What chance you might share the market you work in with us?
squinty(8:44am 28 Aug 2012)
Yes, get this rated very well but from what I'm told, people would come to Triple M only to listen to that show and leave once it finished, while people who would listen to Triple M all day at work would change to another station.

Btw I loved Get This

Sorry, now to get back on topic
CB(8:55am 28 Aug 2012)
Anyone listened to 2Day or the Fox workday recently? You should be. Haven't heard too many '12 seconds breaks'. Hearing shitloads of creative phone calls, callers and ideas though. All of which go for longer than 12 seconds.

Have you guys heard of Tim Lee?

I agree with some of the comments on here, that this is now slightly outdated thinking. The concept of getting planning the break right isn't, but 12 second breaks with ridiculous word economy that stops you having a REAL conversation is done.
Anonymous(9:57am 28 Aug 2012)
Hi anonymous,

Why would I give away my market when I'm having an ANONYMOUS opinion? Don't you think that defied logic? And stop being butthurt, it's only an opinion you numbskull. I will say this. I take it personally because I'm on air and there's nothing more annoying than people carrying on as if they know more about your job than you do. It doesn't matter if it goes for 15 seconds or a minute and 15 seconds, if the content is compelling then people will listen to it. Now I'll go back to my long career. Lol.
Anonymous(10:04am 28 Aug 2012)
Oh and I also meant to say 'spot on CB'. Just watch out they don't all jump down your throat for daring to disagree with them.
Jason McLean(10:33am 28 Aug 2012)
Whether a break is 10,12 or 30 seconds, I think the best way to get a listeners attention is 'make it interesting'. For example, a tease where people will think, hmm...who are they talking about? Or an interesting thought/fact where they will go 'Oh really?' Make it original. How it's said helps too.
Anonymous(10:41am 28 Aug 2012)
CB is right,

The issue with your research Greg is that it assumes there is only in car listening worth going after between 6a-9a and 4p-8p, have you tried driving across town in Sydney or Melbourne on any given weekend or anytime of the day for that matter.

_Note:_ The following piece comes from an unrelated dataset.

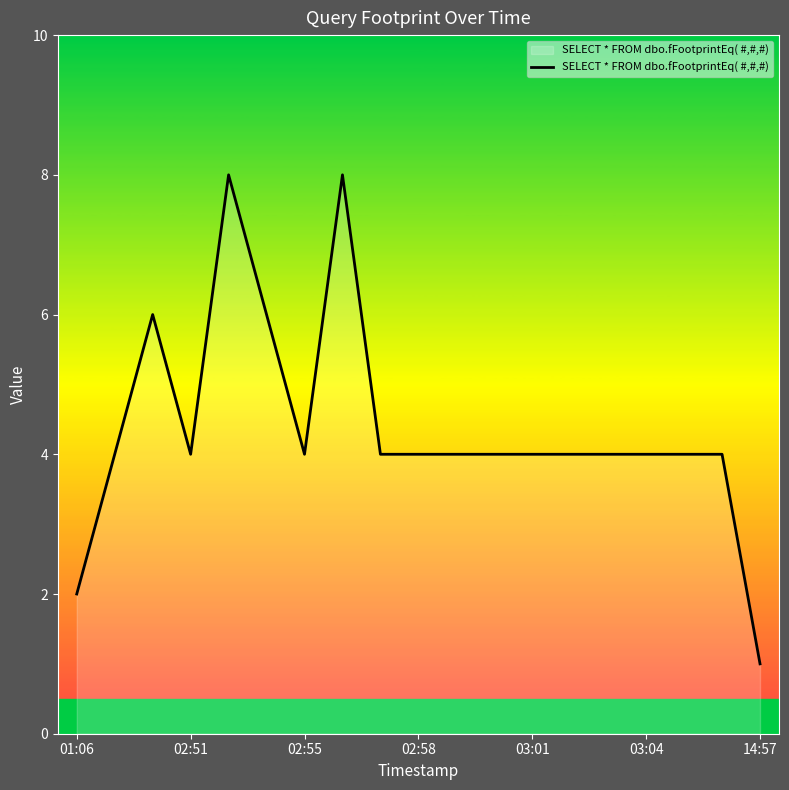

What is the sum of all values?

83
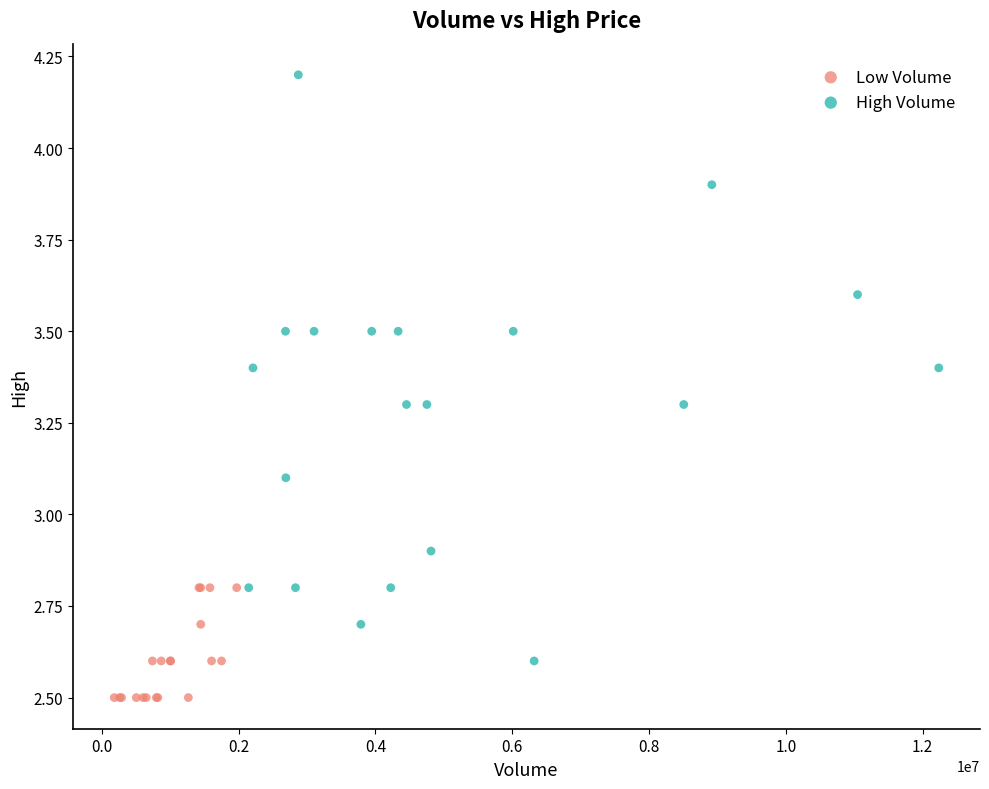

Which series reaches the minimum Y coordinate?

Low Volume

It also assumes that workplace listening only happens between 9a-5p. Workplaces just don’t work like that anymore and if they do where? Because I would love to work 9a-5p.

You could argue that this is where the majority is which is fair, but with the amount of entertainment options now available it is sometimes the better option to fish with different bait.

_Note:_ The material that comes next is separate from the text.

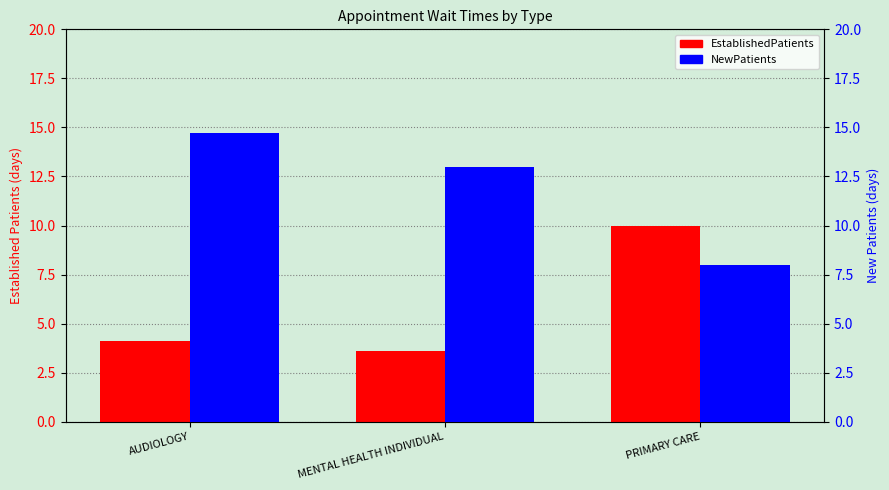

What position from the left is MENTAL HEALTH INDIVIDUAL?

2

I don’t think anyone is arguing that crafting or brevity isn’t important, that’s a given. It is more about making that connection and making sure that listener doesn’t go anywhere and if that takes an extra 10 seconds and isn’t one thought then do it.

Good discussion
Mark Sales(10:42am 28 Aug 2012)
Here's a listeners' perspective: tight and bright is alright, but if it's compelling and offers something insightful, I couldn't care less how long it goes for.

Just don't make it hard to comprehend. :)
Anonymous(13:46pm 28 Aug 2012)
Tim Lee kicks 12 second breaks in the dick. Nuff said.
Jamie Meldrum(16:21pm 28 Aug 2012)
Paul Amos & Xtra have just done our Market Study & Music Research here in Singapore for our new station Kiss 92 which launches Monday, exactly the same results.

But the funny thing we both realized that made everything click was inserting the word "sh*t" into the responses, so when asking "Which Station talks the most?" or "Which Breakfast show talks too much?" if you added the word sh*t to the end then it became crystal clear what you were really seeing.

Which is why I'm not so anal about it being precisely X number of seconds, I like to give my guys flexibility. But in return they need to understand that it's got to be creative, it's always got to be tight, and it's got to add something, not just be an excuse for self-indulgent crapping on, because when it's stuff your audience isn't interested in even 2 seconds is too much, every syllable becomes sh*t.